The listing is to be reproduced exactly, excluding its pictures.
——
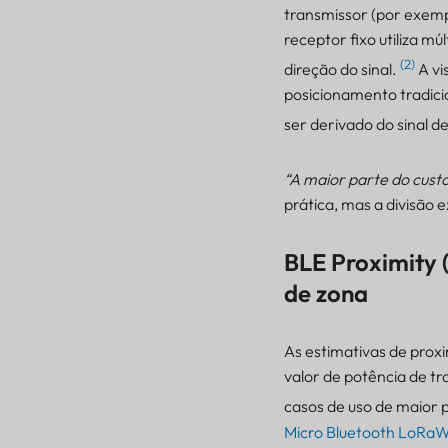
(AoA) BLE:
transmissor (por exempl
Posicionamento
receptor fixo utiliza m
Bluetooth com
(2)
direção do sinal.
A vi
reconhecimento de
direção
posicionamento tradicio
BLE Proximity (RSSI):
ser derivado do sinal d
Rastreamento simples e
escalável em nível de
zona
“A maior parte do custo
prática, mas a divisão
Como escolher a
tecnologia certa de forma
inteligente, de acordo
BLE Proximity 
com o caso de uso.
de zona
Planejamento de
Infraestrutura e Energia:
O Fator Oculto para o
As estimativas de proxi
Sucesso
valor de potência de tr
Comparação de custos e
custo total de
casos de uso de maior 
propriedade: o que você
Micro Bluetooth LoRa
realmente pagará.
——
**Answer to this task**.
(AoA) BLE:
transmissor (por exempl
Posicionamento
receptor fixo utiliza m
Bluetooth com
(2)
direção do sinal.
A vi
reconhecimento de
direção
posicionamento tradicio
BLE Proximity (RSSI):
ser derivado do sinal d
Rastreamento simples e
escalável em nível de
zona
“A maior parte do custo
prática, mas a divisão
Como escolher a
tecnologia certa de forma
inteligente, de acordo
BLE Proximity 
com o caso de uso.
de zona
Planejamento de
Infraestrutura e Energia:
O Fator Oculto para o
As estimativas de proxi
Sucesso
valor de potência de tr
Comparação de custos e
custo total de
casos de uso de maior 
propriedade: o que você
Micro Bluetooth LoRa
realmente pagará.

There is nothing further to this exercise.